With only two years left on his contract and an indisposition to extend it at this point in times, it was believed that the best player to call it soccer rather than football, Christian Pulisic would be available this summer at a starting price of “only” €70 million. With practically all of Europe watching, a bidding war was expected.
No such war, or even battle materialized, and so Pulisic looks set for another season at Signal Iduna Park. In fact, according to a report from the Daily Mail, BVB are insisting that he’s actually not for sale. If he was on the transfer list, he’s now off of it.

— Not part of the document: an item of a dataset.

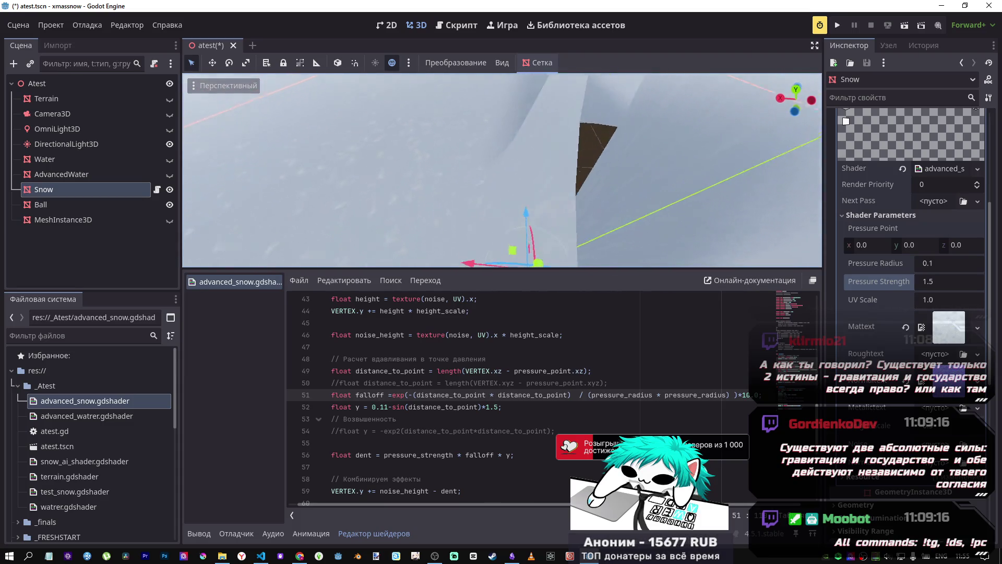
scroll(501, 171, "up", 5)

DAILYMAIL— Chelsea FC RSS Feeds (@CFCrss) August 4, 2018
Borussia Dortmund insist £60m-rated teenager Christian Pulisic is not for sale
While Dortmund are resigned to eventually losing Pulisic just as Pulisic himself knows that eventually he will get his big-money move (probably) to the Premier League, that won’t be happening this summer.
The German transfer window is open through the end of the month, unlike the one in the Premier League that ends on Thursday, but even so, BVB apparently aren’t too keen on scrambling to find a replacement — there aren’t too many 19-year-olds able to play week in and week out at that level, for a start. Dortmund have also already jettisoned Andriy Yarmolenko and André Schürrle this summer, which will likely mean an even more important role for the USA international.
Chelsea and any other suitors could potentially try and make an arrangement similar to the one Liverpool made for Naby Keïta, and agree a transfer for the following summer for a set fee and maybe a performance-based variable. In Keïta’s case, Liverpool agreed to pay the £48 million release clause plus a premium (set at £14 million after RB Leipzig qualified for the Europa League) for a transfer 12 months in the future.
Would Chelsea look to do the same thing, paying over the odds to secure a valuable asset, and thus avoid a transfer clash? Our hearts want to believe we would, but our methods that made us lose out on several transfer targets over the last few years make it clear that we would not.